After selling Money Under 30 to XLMedia in 2018 and working for the company in various roles, I said goodbye in January 2022. I took a sabbatical then began looking for an entirely different kind of opportunity. I invested in an area development contract to develop FYZICAL Therapy & Balance Centers here in Maine. After two decades of working on websites, I was drawn to a brick-and-mortar business with the potential to make a face-to-face impact in patients’ lives.
Not six months later, I learned that XLMedia, under financial pressure, was looking to divest its personal finance division. I ended up buying Money Under 30 back. I’ll post soon about why I did so.
The recipe for Money Under 30’s success was the right ratio of creativity, financial expertise, and compassion for my audience. XLMedia’s recipe was monetization, monetization and monetization. Ever since, traffic to the site has been in steady decline, and for good reason.
I do not know if I can return Money Under 30 to growth. In 2024, it’s a tall order for any website that relies on search traffic from Google as AI rapidly changes the way we ask questions and discover content online. But, by the end of this year, I hope to have restored the site to a place where I’m again proud to be its founder.

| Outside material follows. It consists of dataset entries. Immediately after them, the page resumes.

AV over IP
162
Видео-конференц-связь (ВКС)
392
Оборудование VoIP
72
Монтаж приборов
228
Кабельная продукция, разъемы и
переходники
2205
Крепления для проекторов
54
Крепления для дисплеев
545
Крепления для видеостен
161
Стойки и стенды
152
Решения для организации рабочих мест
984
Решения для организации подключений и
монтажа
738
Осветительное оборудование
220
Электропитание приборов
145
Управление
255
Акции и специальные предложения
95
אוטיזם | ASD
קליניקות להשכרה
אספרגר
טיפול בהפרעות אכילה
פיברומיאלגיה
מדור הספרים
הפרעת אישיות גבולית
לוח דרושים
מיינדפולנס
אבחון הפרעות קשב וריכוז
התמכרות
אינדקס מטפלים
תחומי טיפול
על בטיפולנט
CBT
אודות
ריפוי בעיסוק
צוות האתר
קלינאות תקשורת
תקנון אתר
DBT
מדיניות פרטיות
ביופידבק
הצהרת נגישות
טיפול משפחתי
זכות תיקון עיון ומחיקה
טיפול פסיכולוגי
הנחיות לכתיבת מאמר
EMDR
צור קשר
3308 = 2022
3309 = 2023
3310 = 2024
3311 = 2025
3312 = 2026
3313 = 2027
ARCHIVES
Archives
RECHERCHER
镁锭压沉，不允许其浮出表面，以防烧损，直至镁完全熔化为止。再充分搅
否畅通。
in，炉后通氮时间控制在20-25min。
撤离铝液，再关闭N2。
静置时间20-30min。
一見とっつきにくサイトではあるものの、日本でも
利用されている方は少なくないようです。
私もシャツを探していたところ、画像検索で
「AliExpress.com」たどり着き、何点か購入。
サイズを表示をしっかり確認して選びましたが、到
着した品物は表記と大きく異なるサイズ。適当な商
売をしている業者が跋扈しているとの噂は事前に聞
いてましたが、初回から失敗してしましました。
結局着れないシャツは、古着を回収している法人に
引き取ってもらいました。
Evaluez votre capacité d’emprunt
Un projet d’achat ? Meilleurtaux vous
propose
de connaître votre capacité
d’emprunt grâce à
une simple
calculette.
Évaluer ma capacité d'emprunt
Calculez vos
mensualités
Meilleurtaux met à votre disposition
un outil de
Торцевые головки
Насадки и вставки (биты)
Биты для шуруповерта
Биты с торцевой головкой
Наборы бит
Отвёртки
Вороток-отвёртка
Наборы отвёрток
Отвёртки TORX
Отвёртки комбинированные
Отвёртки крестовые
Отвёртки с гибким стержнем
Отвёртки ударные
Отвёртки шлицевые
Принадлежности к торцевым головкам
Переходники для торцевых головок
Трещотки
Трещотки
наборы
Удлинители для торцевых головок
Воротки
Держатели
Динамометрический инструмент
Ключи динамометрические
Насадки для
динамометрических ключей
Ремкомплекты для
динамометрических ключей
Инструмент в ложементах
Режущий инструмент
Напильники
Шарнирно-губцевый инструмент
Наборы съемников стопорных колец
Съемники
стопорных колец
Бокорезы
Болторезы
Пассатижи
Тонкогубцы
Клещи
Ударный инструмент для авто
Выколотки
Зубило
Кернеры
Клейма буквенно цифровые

In parallel, I continue to support the development of FYZICAL franchisees in Maine. FYZICAL locations are now open in Portland and Bangor, with three additional protected territories sold in Maine.
Deciding to invest in — and now owning — these two businesses has forced a lot of personal growth over the past 18 months. I have more confidence around how I want to spend the rest of my career. Although I’m still working on the details, I am hoping to build a business or a practice around my interests in:
- The relationships among money, consumption, and happiness.
- Financial trauma and how our childhood experiences can create lifelong financial dysfunction.
- New retirement rules: Why balancing a lifetime of work and leisure beats working 30 years then stopping altogether.
- “Mindful money”: How to reconcile the Buddhist teachings of non-attachment and the cessation of desire with the Western experience of living in societies fixated on material accumulation.